Mais enfin "pasbanal", je vous trouve bien banal. Pourquoi parler de drogue ? Et rajouter un peu plus de souffrance à "Indienne". C'est vous qui devriez prendre des biscuits "space cake". Vous n'avez alors jamais eu 16 ans. Et des parloirs, vous semblez ignorer ce que c'est. tant mieux pour vous. Non, voler une bagnole n'est rien par rapport à une vie qui s'échoue au fond d'une geôle. Remettez la "pitance", la "guillotine" en vigueur et vous verrez ce qui arrivera dans notre démocratie. Vous êtes incroyablement intolérante et rikiki dans vos pensée. Posez vous "pasbanal" et réflichissez

Écrit par : kochka | 06/10/2011

pour infos c est le detenu qui a ecrit ses commentaires bonjour je repond a la personne kochka qui j imagine ne doit pas connaitre vraiment les prisons des nimeurs
oui c est vrai on va en tole a 12ans reflechir a quoi ? a la justice au jugement immediat dite moi
vous etes peu etre le personnage qui en face de la realité baisse la tete et qui aimes juste les critiques ?
la drogue oui c est quoi sa j avais oublié que des gosses de 12a vend pour leurs plaisirs peu etre vous me faites bien rire avec votre commentaire
ce que l enfant decouvre en garde a vue je connais sa par coeur vous non vu que vous etes majeur
alors avant de faire votre jugement sur l inconnu regader vous dans une glace et dit moi ce que vous voyez ??
ET EN PENSANT A MOI JE VOUS OFFRES LES BISCUITS

Écrit par : indienne | 07/10/2011

Pour l'indienne : Vous, votre "tôle" est bien cabossée. Bobo a à la tête. Peut être arrêter les biscuits. Et, la garde à vue, je sais très bien ce que c'est. L'attente interminable en se demandant à quelle sauce on va être mangés. Allez courage, fuyons !

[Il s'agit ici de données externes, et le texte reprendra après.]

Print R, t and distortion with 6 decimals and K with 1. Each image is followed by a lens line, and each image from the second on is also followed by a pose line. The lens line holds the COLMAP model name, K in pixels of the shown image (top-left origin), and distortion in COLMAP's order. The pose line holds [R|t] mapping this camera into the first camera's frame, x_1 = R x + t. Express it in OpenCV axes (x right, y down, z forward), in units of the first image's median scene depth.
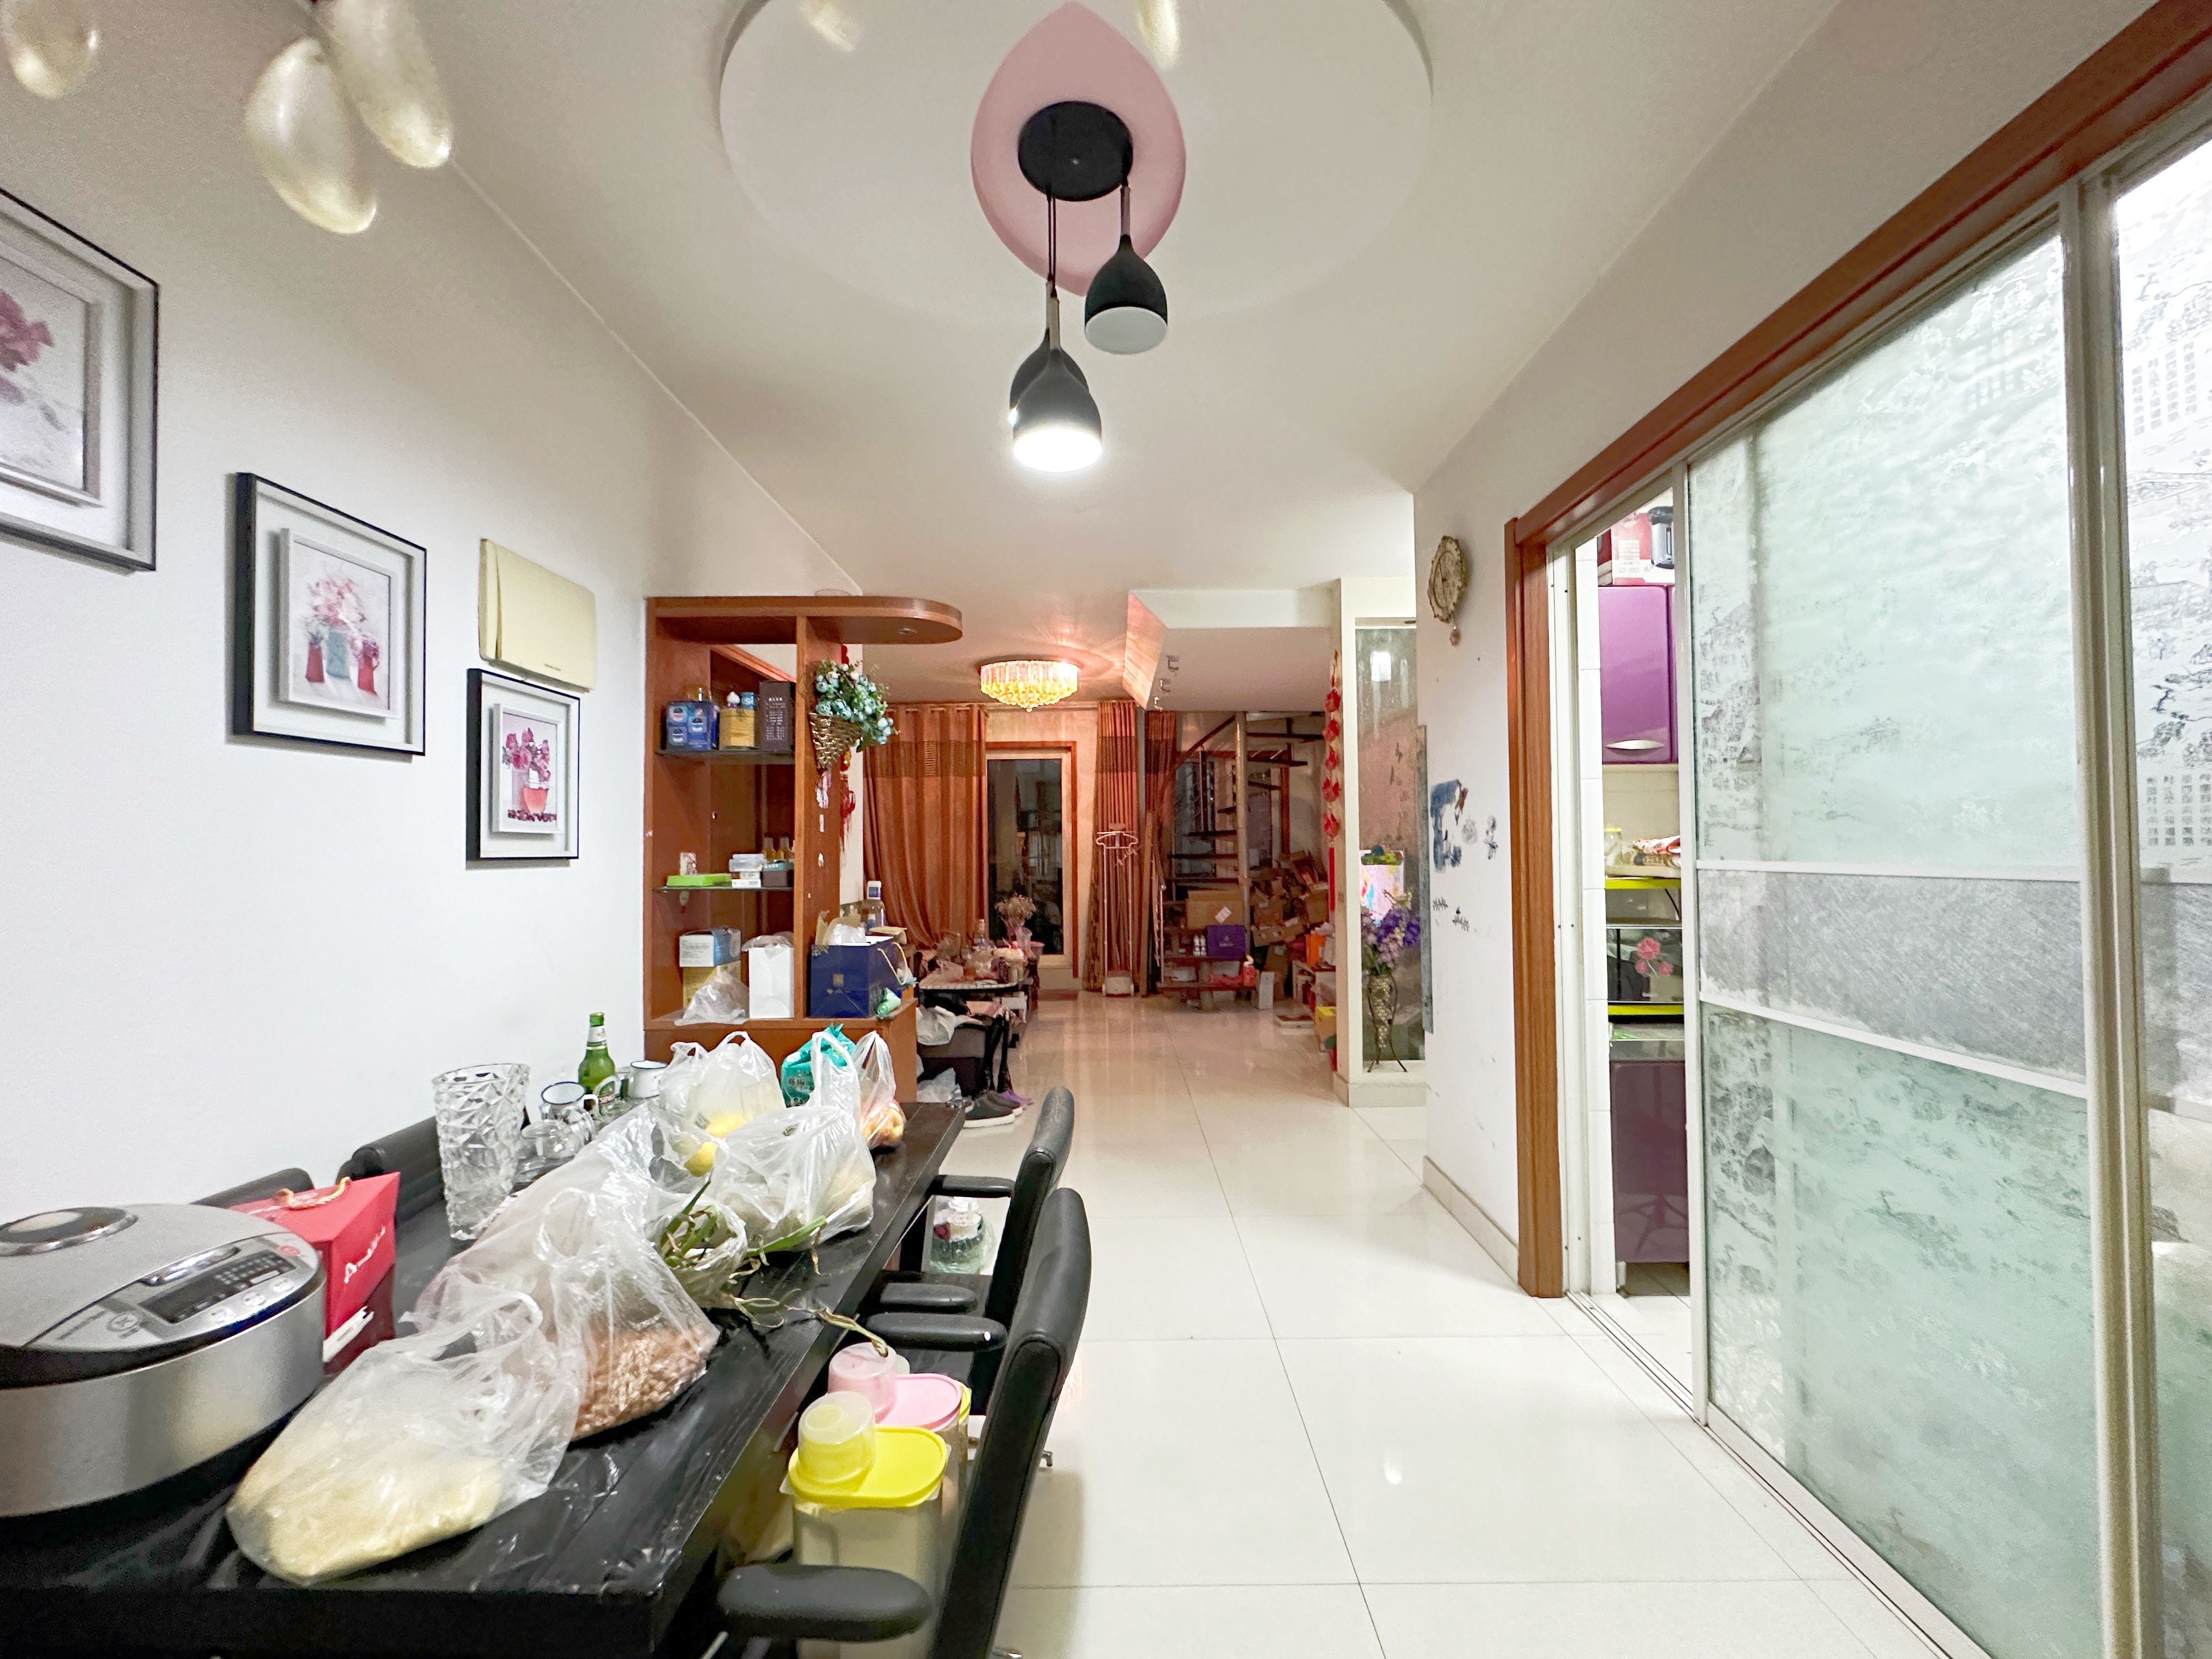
lens RADIAL K [[879.2, 0, 1106.0], [0, 879.2, 829.5], [0, 0, 1]] dist [0.001269, 0.000125]
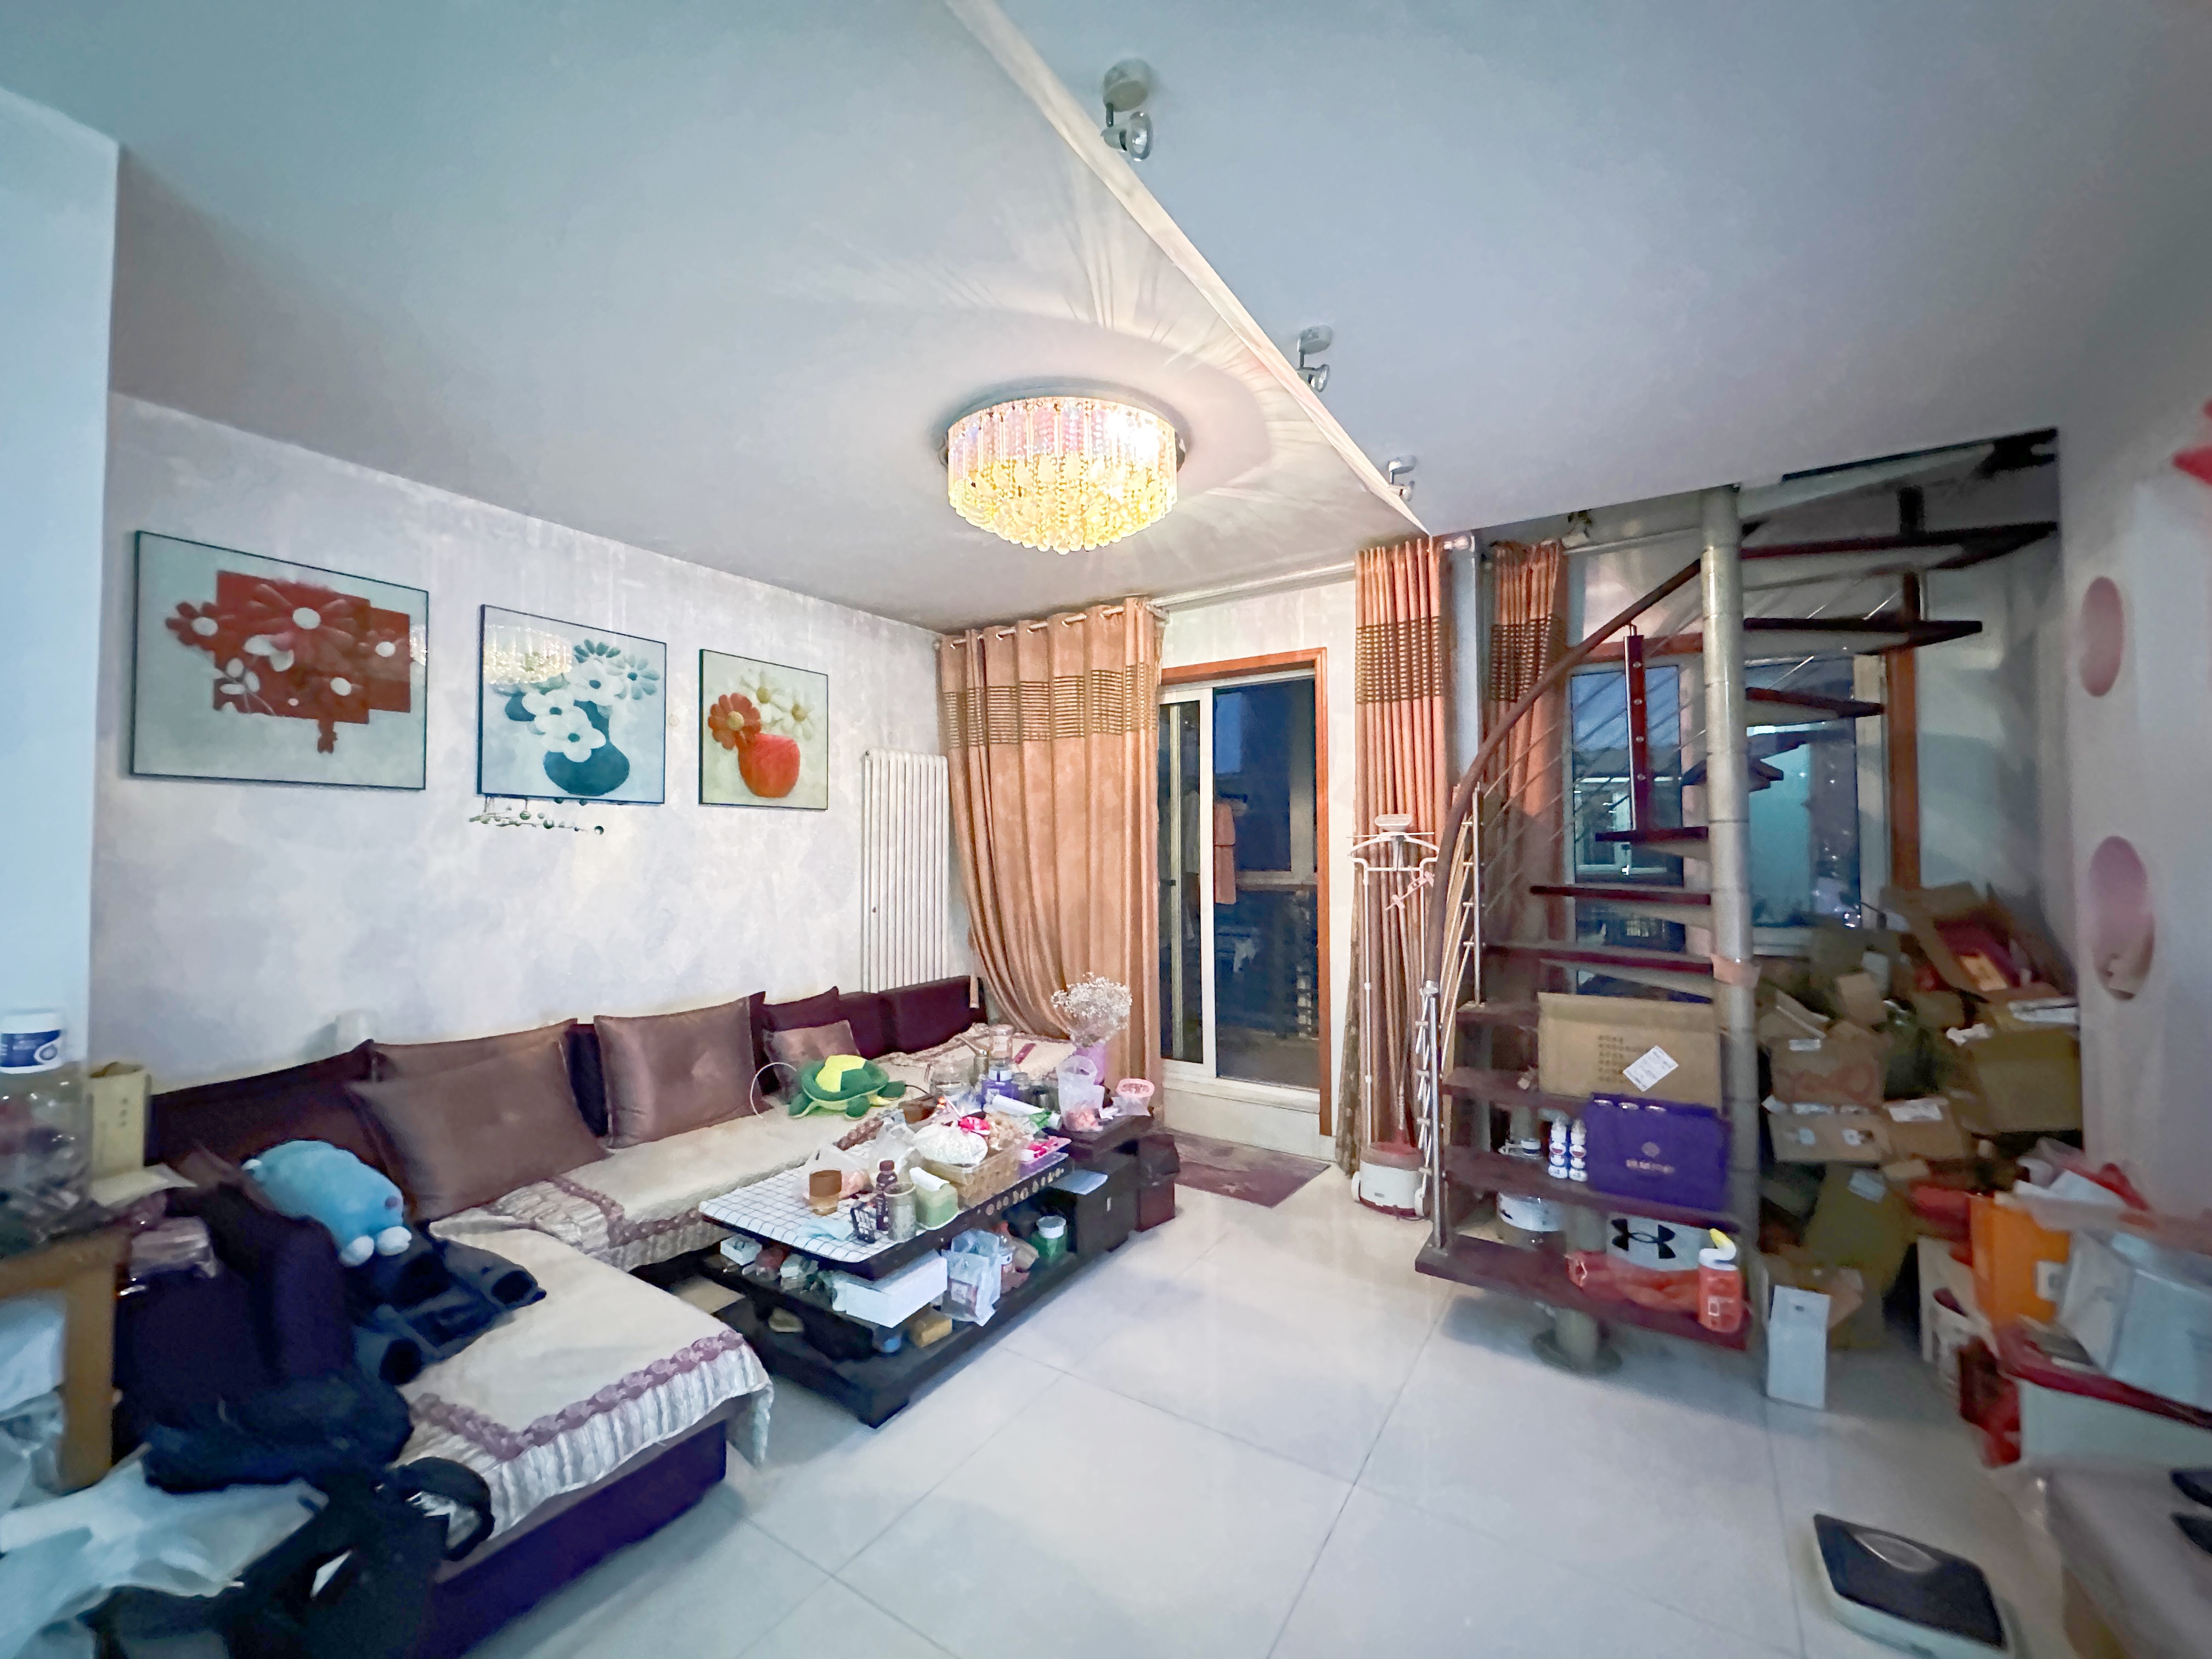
lens RADIAL K [[879.0, 0, 1101.5], [0, 879.0, 840.5], [0, 0, 1]] dist [0.000647, -0.000078]
pose [[0.841786, -0.004540, -0.539792, 0.129917], [0.011378, 0.999892, 0.009333, 0.000186], [0.539691, -0.013998, 0.841747, 0.551482]]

Écrit par : kochka | 07/10/2011

quelle tristesse de voire autant de mots dur jusque pour un commentaire
chacun a droit de s exprimer comme il le vois chaque etes humain a son histoire quoi qu il c est passée pour indienne ou pour tout ses mineurs et les autres c est sur le chemin de notre vie
c est la societé c est notre pays c est nos lois

ce qui ce passe derriere les barreaux c est notre histoire notre calvaire .
a par vous qui peut vraiment vous croires ??